## Given data
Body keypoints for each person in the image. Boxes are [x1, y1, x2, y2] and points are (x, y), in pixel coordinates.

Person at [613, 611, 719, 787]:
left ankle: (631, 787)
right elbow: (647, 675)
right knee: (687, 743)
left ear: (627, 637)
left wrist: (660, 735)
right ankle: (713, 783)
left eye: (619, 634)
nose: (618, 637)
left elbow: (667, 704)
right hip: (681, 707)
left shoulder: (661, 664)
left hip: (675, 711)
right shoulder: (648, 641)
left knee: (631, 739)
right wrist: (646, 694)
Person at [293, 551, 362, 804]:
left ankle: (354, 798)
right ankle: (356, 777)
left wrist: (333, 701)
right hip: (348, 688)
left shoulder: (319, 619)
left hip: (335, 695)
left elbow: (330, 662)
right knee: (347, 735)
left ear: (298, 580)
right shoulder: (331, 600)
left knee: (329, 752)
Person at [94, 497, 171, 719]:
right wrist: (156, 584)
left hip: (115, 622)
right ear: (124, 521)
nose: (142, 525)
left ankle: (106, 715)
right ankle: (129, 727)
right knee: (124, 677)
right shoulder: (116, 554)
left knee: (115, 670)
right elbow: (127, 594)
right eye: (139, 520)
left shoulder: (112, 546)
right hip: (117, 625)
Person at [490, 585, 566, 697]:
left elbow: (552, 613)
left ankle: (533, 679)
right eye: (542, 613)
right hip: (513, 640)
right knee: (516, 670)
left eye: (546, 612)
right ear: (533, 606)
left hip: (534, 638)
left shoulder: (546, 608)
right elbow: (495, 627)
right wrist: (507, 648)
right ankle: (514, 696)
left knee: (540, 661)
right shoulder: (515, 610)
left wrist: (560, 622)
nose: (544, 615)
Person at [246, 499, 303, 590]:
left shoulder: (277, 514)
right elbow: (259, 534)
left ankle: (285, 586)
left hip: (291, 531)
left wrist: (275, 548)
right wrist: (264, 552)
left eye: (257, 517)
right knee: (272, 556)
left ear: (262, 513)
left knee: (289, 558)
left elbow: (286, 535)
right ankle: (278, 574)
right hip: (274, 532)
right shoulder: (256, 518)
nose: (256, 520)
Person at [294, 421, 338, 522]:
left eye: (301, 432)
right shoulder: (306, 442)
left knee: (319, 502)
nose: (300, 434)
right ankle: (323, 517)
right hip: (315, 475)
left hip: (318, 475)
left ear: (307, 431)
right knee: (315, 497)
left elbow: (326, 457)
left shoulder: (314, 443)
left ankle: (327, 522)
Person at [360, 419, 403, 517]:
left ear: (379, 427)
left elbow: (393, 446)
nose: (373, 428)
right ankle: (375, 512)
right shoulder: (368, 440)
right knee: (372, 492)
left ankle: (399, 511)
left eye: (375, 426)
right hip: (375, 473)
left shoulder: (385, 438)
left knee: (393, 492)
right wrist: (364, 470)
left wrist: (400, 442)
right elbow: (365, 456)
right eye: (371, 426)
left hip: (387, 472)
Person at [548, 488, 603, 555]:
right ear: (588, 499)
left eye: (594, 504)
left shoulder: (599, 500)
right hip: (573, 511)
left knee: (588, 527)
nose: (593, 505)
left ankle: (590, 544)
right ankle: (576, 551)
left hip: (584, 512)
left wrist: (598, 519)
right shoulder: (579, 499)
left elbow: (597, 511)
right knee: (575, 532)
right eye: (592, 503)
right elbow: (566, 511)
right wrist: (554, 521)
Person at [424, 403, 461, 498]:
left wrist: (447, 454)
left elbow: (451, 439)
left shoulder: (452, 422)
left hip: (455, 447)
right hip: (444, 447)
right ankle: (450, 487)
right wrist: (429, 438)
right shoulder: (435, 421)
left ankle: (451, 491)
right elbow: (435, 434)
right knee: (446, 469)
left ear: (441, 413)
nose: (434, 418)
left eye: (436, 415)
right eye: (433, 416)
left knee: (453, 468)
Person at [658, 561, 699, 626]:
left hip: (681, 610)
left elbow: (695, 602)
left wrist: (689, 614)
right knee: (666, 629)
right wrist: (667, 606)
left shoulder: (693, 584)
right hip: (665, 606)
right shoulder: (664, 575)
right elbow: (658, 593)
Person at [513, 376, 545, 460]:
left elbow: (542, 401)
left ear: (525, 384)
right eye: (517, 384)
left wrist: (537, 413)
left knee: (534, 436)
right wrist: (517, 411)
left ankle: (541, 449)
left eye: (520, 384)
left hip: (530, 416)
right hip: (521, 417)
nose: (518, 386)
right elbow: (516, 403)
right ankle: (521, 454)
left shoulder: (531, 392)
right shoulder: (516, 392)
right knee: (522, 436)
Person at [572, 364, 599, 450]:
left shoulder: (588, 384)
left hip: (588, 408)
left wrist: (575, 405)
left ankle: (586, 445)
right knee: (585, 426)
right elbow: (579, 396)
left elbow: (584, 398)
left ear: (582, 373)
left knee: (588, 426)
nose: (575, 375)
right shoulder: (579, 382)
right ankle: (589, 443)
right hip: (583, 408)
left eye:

## Assigned task
Return all of the entries exactly as they were supplied.

## Response area
Body keypoints for each person in the image. Boxes are [x1, y1, x2, y2] and points are (x, y), in pixel coordinates.

Person at [613, 611, 719, 787]:
left ankle: (631, 787)
right elbow: (647, 675)
right knee: (687, 743)
left ear: (627, 637)
left wrist: (660, 735)
right ankle: (713, 783)
left eye: (619, 634)
nose: (618, 637)
left elbow: (667, 704)
right hip: (681, 707)
left shoulder: (661, 664)
left hip: (675, 711)
right shoulder: (648, 641)
left knee: (631, 739)
right wrist: (646, 694)
Person at [293, 551, 362, 804]:
left ankle: (354, 798)
right ankle: (356, 777)
left wrist: (333, 701)
right hip: (348, 688)
left shoulder: (319, 619)
left hip: (335, 695)
left elbow: (330, 662)
right knee: (347, 735)
left ear: (298, 580)
right shoulder: (331, 600)
left knee: (329, 752)
Person at [94, 497, 171, 719]:
right wrist: (156, 584)
left hip: (115, 622)
right ear: (124, 521)
nose: (142, 525)
left ankle: (106, 715)
right ankle: (129, 727)
right knee: (124, 677)
right shoulder: (116, 554)
left knee: (115, 670)
right elbow: (127, 594)
right eye: (139, 520)
left shoulder: (112, 546)
right hip: (117, 625)
Person at [490, 585, 566, 697]:
left elbow: (552, 613)
left ankle: (533, 679)
right eye: (542, 613)
right hip: (513, 640)
right knee: (516, 670)
left eye: (546, 612)
right ear: (533, 606)
left hip: (534, 638)
left shoulder: (546, 608)
right elbow: (495, 627)
right wrist: (507, 648)
right ankle: (514, 696)
left knee: (540, 661)
right shoulder: (515, 610)
left wrist: (560, 622)
nose: (544, 615)
Person at [246, 499, 303, 590]:
left shoulder: (277, 514)
right elbow: (259, 534)
left ankle: (285, 586)
left hip: (291, 531)
left wrist: (275, 548)
right wrist: (264, 552)
left eye: (257, 517)
right knee: (272, 556)
left ear: (262, 513)
left knee: (289, 558)
left elbow: (286, 535)
right ankle: (278, 574)
right hip: (274, 532)
right shoulder: (256, 518)
nose: (256, 520)
Person at [294, 421, 338, 522]:
left eye: (301, 432)
right shoulder: (306, 442)
left knee: (319, 502)
nose: (300, 434)
right ankle: (323, 517)
right hip: (315, 475)
left hip: (318, 475)
left ear: (307, 431)
right knee: (315, 497)
left elbow: (326, 457)
left shoulder: (314, 443)
left ankle: (327, 522)
Person at [360, 419, 403, 517]:
left ear: (379, 427)
left elbow: (393, 446)
nose: (373, 428)
right ankle: (375, 512)
right shoulder: (368, 440)
right knee: (372, 492)
left ankle: (399, 511)
left eye: (375, 426)
right hip: (375, 473)
left shoulder: (385, 438)
left knee: (393, 492)
right wrist: (364, 470)
left wrist: (400, 442)
right elbow: (365, 456)
right eye: (371, 426)
left hip: (387, 472)
Person at [548, 488, 603, 555]:
right ear: (588, 499)
left eye: (594, 504)
left shoulder: (599, 500)
right hip: (573, 511)
left knee: (588, 527)
nose: (593, 505)
left ankle: (590, 544)
right ankle: (576, 551)
left hip: (584, 512)
left wrist: (598, 519)
right shoulder: (579, 499)
left elbow: (597, 511)
right knee: (575, 532)
right eye: (592, 503)
right elbow: (566, 511)
right wrist: (554, 521)
Person at [424, 403, 461, 498]:
left wrist: (447, 454)
left elbow: (451, 439)
left shoulder: (452, 422)
left hip: (455, 447)
right hip: (444, 447)
right ankle: (450, 487)
right wrist: (429, 438)
right shoulder: (435, 421)
left ankle: (451, 491)
right elbow: (435, 434)
right knee: (446, 469)
left ear: (441, 413)
nose: (434, 418)
left eye: (436, 415)
right eye: (433, 416)
left knee: (453, 468)
Person at [658, 561, 699, 626]:
left hip: (681, 610)
left elbow: (695, 602)
left wrist: (689, 614)
right knee: (666, 629)
right wrist: (667, 606)
left shoulder: (693, 584)
right hip: (665, 606)
right shoulder: (664, 575)
right elbow: (658, 593)
Person at [513, 376, 545, 460]:
left elbow: (542, 401)
left ear: (525, 384)
right eye: (517, 384)
left wrist: (537, 413)
left knee: (534, 436)
right wrist: (517, 411)
left ankle: (541, 449)
left eye: (520, 384)
left hip: (530, 416)
right hip: (521, 417)
nose: (518, 386)
right elbow: (516, 403)
right ankle: (521, 454)
left shoulder: (531, 392)
right shoulder: (516, 392)
right knee: (522, 436)
Person at [572, 364, 599, 450]:
left shoulder: (588, 384)
left hip: (588, 408)
left wrist: (575, 405)
left ankle: (586, 445)
right knee: (585, 426)
right elbow: (579, 396)
left elbow: (584, 398)
left ear: (582, 373)
left knee: (588, 426)
nose: (575, 375)
right shoulder: (579, 382)
right ankle: (589, 443)
right hip: (583, 408)
left eye:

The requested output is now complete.